The task: Among the records that follow, set down only the lines from the one containing "hfov_deg: 22.2" to the one containing "f_number: 3.3", both included, exactly.

── Extracted entries

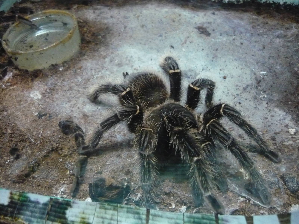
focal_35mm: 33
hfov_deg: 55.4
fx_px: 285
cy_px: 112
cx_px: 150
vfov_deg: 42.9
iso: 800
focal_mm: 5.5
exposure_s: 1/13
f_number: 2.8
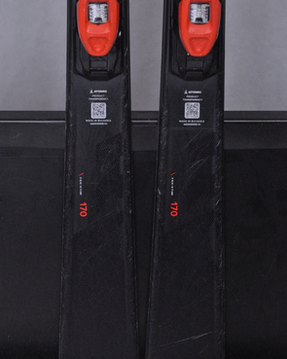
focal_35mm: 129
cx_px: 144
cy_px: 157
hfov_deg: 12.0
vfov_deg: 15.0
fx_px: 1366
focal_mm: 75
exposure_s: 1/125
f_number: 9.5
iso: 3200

────
── Extracted entries

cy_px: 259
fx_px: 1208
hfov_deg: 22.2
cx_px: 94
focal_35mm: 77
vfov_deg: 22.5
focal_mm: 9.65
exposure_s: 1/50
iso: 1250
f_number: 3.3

────

Task response:
hfov_deg: 22.2
cx_px: 94
focal_35mm: 77
vfov_deg: 22.5
focal_mm: 9.65
exposure_s: 1/50
iso: 1250
f_number: 3.3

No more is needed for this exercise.